ML pain points

by Ty Myrddin

Published on March 12, 2022

Hidden debt

Machine Learning systems are experimental in nature and have more components that are significantly more complex to build and operate.

  • In general, the more data, the better the model, and where is the data coming from? Open source and free, publicly available for a price, privately owned by a few private people? If it doesn’t already exist, where and how are we going to mine it? Would we be asked to steal private data or data that can assist in de-anonymisation practices (not an ethically acceptable proposal)?
  • Many of the important and useful algorithms are open source. Not all. When the datasets are small, a model can produce biased results. Is it okay to reverse engineer an algorithm that produces better results? Alternatives are to develop, buy, or report failure and why.
  • When reporting the accuracy of a model, the results a model produced are compared to actual answers. The closer they are, the higher the accuracy. Using the same set, or manufacturing a synthetic set to fit the model are not an option. Sadly, many apparently still do this.
  • Besides all the efforts and tools, the ML/DL industry still struggles with the reproducibility of experiments.
  • The team needed to build and deploy models in production usually includes data scientists or ML researchers, who focus on exploratory data analysis, model development, and experimentation. They might not be experienced software engineers who can build production-class services.
  • Moving to the cloud.
  • Even with a small data subset, testing model code can be too long for a unit test, and a model trained on a small data subsample does not behave like the model trained on an entire, real dataset. A possible solution is to drop some unit tests and run smoke tests. For every new pull request, train the model in a production-like environment, on a full dataset, with the only exception that the hyperparameters are set to value that lead to getting the results fast. Then monitor this pipeline for any problems, and catch them early, and add continuous integration to make checks and reviews more efficient.
  • Creating and managing ML pipelines: An offline-trained ML model can not simply be deployed as a prediction service. This requires a multistep pipeline to automatically retrain and deploy a model. Such a pipeline adds complexity because the steps that data scientists do manually to train and validate new models need to be automated.
  • ML models in production can have reduced performance not only due to suboptimal coding but also due to constantly evolving data profiles. Models can decay in more ways than conventional software systems. This can be caused by:
    • A discrepancy between data is handled in the training and in the serving pipelines.
    • A change in the data between training and serving.
    • A feedback loop – Choosing the wrong hypothesis (i.e. objective) for optimisation, can make us collect biased data for training models.

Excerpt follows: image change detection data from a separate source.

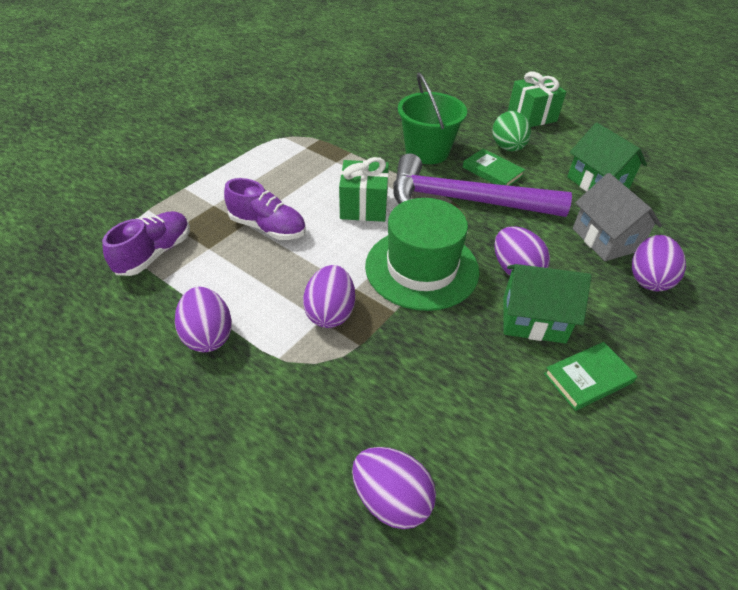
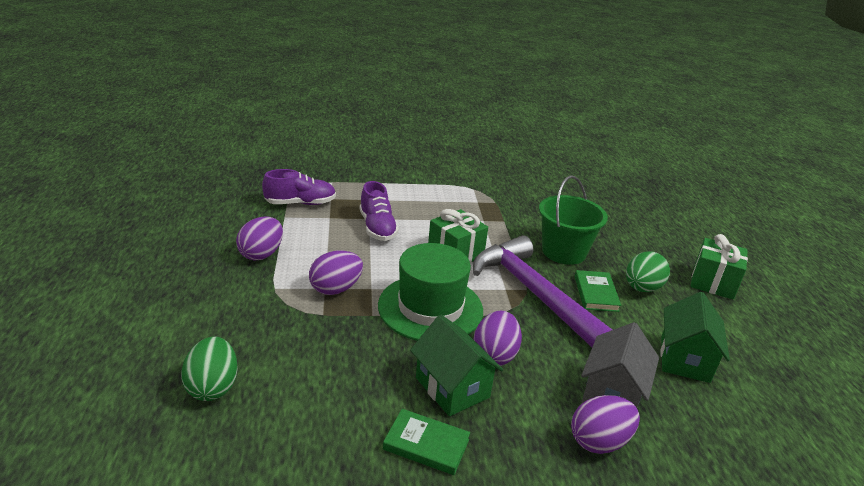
camera: 45 degrees right, 15 degrees down
(391, 499) = (213, 387): purple egg -> green egg

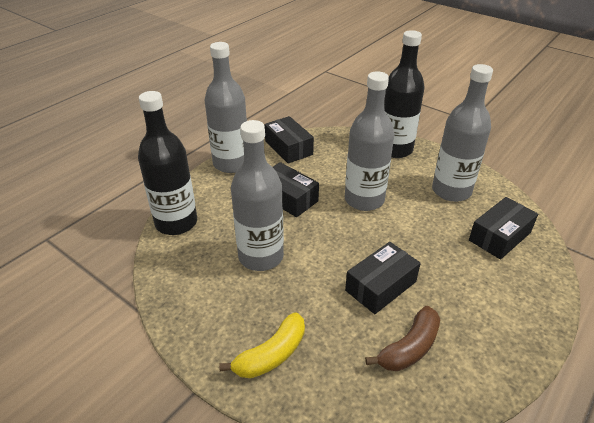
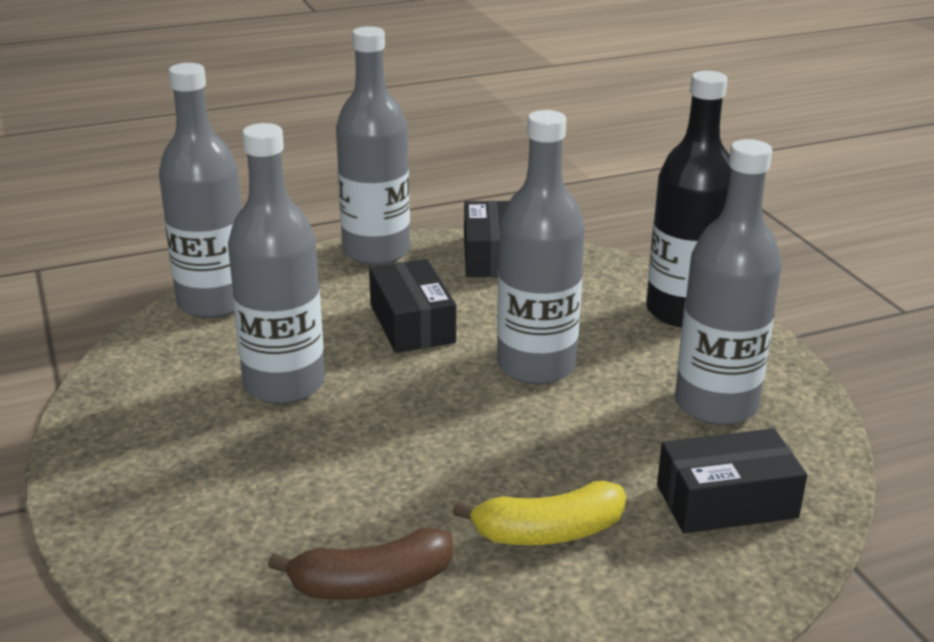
camera: 30 degrees right, 10 degrees down
(176, 223) = (214, 302): black bottle -> grey bottle
(271, 355) = (164, 506): yellow banana -> yellow banana (548, 532)
(381, 286) = (422, 489): black box -> none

When collecting newer data points using this flawed hypothesis, it is fed back in to future versions of the model, making the model even more biased, and the snowball keeps growing.
  • Scaling.
  • Dealing with sensitive data at scale.
  • In order to be able to refresh models in production when needed, these and summary statistics of data that built a model need to be monitored. These statistics can and will change over time. Notifications and a roll-back process are required for when values deviate from expectations.